• Text
§ §
Now if i click on this link it will take me to my node.js test environment where i want to decrypt it
const crypto = require('crypto');
function decryptAES(ciphertextHex, key) {
try{
// Convert ciphertext from hex string to buffer
const ciphertext = Buffer.from(ciphertextHex, 'hex');
// Create decipher object
const decipher = crypto.createDecipheriv('aes-128-ecb', Buffer.from(key, 'hex'), Buffer.alloc(0));
// Decrypt ciphertext
let decrypted = decipher.update(ciphertext);
decrypted = Buffer.concat([decrypted, decipher.final()]);
// Convert decrypted buffer to string
const plaintext = decrypted.toString();
return plaintext;
}catch(error){
console.log(error);
return null;
}
}
app.get('/testDecrypt', (req, res) => {
const decryptedVariable = decryptAES(req.query.key, process.env.AES_KEY);
console.log('Decrypted variable:', decryptedVariable , "Raw query variable: ", req.query.key, "AES key: ", process.env.AES_KEY);
if(!decryptedVariable){
return res.status(401).json({ message: 'Wrong variable!' });
}
return res.json({message:"ok"});
});
But the node.js decryptAES function always return null and the following error:
RangeError: Invalid key length
at Decipheriv.createCipherBase (node:internal/crypto/cipher:121:19)
§ §
• Provided records
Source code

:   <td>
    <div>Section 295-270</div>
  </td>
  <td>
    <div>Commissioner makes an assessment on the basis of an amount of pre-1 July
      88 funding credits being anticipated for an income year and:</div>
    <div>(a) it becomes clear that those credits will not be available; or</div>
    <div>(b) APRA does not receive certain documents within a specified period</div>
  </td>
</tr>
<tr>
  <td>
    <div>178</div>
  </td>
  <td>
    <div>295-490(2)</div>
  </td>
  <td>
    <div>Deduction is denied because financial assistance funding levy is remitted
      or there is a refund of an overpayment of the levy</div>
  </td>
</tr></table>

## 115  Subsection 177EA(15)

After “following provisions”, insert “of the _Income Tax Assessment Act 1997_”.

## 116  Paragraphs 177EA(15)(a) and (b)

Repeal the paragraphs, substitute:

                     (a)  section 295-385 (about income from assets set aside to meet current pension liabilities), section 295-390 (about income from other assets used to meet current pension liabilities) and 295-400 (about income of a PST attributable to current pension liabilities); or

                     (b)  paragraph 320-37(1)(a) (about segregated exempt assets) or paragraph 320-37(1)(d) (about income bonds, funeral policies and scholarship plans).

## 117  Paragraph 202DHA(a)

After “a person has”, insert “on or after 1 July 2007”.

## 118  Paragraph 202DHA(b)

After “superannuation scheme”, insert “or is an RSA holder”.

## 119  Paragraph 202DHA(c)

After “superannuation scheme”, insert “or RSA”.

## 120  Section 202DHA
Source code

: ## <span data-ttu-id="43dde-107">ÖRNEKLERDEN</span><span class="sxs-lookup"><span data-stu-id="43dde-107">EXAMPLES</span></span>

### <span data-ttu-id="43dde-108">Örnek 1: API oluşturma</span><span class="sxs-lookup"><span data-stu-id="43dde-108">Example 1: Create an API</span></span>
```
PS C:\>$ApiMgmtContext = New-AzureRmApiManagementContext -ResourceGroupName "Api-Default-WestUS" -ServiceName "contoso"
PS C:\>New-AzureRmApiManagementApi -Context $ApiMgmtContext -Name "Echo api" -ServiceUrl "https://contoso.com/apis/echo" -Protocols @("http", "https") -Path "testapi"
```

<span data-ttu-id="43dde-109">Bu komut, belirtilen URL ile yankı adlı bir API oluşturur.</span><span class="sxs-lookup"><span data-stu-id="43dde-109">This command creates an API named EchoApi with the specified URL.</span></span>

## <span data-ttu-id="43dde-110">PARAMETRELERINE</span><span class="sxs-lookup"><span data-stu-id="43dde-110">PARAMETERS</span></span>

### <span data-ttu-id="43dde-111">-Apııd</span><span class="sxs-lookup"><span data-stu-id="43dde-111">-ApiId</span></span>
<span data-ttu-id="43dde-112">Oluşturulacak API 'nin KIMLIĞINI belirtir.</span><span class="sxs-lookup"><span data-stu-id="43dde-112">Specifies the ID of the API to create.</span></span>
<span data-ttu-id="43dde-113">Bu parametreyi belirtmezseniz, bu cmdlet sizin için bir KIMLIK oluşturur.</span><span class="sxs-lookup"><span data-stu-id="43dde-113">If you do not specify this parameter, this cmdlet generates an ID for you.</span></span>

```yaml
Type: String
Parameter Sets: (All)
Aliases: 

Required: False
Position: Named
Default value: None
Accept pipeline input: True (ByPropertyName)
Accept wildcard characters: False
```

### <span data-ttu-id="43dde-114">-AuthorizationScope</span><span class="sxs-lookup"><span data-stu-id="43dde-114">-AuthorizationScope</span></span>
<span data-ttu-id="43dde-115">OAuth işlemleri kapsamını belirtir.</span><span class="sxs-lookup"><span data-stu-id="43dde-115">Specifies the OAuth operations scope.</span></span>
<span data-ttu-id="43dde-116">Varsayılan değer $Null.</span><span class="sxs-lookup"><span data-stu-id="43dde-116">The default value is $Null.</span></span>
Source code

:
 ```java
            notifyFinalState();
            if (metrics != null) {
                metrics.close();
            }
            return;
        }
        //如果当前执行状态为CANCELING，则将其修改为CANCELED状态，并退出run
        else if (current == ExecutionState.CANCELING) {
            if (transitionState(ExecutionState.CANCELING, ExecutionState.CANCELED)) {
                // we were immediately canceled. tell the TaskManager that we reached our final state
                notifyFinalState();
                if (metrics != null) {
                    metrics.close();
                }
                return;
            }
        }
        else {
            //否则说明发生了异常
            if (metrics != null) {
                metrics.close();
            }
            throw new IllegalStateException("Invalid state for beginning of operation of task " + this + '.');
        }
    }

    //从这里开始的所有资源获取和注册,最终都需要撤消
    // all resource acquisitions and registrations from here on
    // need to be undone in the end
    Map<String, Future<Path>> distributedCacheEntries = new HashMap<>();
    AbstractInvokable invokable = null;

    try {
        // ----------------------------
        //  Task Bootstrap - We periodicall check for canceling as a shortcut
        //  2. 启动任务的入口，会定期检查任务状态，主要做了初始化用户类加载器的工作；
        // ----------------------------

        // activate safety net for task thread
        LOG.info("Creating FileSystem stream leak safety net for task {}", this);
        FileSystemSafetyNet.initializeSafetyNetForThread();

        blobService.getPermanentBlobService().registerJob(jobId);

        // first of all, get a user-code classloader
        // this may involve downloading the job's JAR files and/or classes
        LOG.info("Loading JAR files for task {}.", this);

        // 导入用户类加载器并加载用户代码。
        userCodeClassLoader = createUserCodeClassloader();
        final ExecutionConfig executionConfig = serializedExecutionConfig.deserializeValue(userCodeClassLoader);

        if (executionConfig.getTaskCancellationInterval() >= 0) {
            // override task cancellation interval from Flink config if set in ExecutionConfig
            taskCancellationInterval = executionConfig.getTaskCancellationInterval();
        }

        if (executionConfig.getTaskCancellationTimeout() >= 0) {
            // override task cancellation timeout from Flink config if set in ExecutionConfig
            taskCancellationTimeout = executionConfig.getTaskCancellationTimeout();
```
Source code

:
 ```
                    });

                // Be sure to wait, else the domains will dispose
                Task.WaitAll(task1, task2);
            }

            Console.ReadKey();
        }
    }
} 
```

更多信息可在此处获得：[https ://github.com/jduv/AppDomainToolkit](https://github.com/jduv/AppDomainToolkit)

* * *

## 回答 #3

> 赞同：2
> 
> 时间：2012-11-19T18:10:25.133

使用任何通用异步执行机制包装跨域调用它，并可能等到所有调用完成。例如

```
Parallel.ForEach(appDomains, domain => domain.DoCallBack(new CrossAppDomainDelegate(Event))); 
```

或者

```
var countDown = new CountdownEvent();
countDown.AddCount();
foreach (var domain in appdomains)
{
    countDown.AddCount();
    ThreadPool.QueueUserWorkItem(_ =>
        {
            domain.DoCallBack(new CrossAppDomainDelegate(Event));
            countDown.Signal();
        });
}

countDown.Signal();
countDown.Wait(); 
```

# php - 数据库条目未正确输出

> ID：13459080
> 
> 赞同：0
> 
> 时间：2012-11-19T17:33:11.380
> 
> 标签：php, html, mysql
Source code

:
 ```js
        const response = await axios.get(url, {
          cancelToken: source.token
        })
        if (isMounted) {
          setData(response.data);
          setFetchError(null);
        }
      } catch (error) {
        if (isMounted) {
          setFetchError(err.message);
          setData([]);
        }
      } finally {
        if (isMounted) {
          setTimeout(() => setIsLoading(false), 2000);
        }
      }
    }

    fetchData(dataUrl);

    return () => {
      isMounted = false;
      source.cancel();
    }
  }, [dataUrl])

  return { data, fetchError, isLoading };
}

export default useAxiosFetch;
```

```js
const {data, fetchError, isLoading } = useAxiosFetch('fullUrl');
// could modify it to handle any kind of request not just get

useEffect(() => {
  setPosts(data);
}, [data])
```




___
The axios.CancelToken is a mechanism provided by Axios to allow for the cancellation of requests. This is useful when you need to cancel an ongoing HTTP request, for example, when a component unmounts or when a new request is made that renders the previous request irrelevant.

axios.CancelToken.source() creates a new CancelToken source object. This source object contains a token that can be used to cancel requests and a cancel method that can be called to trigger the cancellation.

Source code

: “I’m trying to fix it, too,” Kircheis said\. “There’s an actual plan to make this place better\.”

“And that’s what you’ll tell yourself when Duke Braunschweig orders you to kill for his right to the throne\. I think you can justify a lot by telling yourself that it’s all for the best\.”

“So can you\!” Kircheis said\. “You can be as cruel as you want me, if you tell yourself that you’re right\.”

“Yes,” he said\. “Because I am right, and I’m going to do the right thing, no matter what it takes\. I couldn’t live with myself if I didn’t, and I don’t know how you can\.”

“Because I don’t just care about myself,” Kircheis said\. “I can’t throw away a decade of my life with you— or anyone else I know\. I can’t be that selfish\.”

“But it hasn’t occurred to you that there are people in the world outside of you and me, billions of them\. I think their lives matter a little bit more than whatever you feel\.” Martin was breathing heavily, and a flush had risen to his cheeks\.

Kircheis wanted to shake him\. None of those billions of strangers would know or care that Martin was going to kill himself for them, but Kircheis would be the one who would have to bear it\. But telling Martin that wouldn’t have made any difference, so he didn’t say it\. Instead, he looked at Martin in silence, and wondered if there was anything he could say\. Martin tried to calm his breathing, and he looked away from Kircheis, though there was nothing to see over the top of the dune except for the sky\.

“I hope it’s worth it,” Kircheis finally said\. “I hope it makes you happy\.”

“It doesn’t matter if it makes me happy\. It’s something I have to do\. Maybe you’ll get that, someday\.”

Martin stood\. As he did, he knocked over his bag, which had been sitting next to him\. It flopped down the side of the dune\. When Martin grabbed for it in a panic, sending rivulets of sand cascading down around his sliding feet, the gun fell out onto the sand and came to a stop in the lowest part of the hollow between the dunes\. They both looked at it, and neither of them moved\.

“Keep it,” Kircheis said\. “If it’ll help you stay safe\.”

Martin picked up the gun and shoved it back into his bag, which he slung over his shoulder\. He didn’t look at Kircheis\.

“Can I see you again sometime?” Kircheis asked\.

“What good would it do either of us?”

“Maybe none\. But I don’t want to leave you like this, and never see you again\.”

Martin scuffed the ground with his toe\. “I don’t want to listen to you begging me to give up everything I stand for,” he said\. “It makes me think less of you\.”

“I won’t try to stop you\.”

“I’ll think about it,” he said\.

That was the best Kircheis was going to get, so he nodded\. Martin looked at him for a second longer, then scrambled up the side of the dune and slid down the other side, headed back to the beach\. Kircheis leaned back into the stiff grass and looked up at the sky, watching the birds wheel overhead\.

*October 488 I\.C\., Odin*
§ §
• Requirement 1
From the code in the AES decryption post, list every comment line without its leading slashes.
• Requirement 2
Resume the AES decryption post after its final line and carry it onward.

• Written answer 1
Convert ciphertext from hex string to buffer
Create decipher object
Decrypt ciphertext
Convert decrypted buffer to string

• Written answer 2
at Decipheriv.createCipherWithIV (node:internal/crypto/cipher:140:3)
at new Decipheriv (node:internal/crypto/cipher:289:3)
at Object.createDecipheriv (node:crypto:154:10)
at decryptAES (/opt/render/project/src/server.js:44:33)
at /opt/render/project/src/server.js:74:29
at Layer.handle [as handle_request] (/opt/render/project/src/node_modules/express/lib/router/layer.js:95:5)
at next (/opt/render/project/src/node_modules/express/lib/router/route.js:144:13)
at Route.dispatch (/opt/render/project/src/node_modules/express/lib/router/route.js:114:3)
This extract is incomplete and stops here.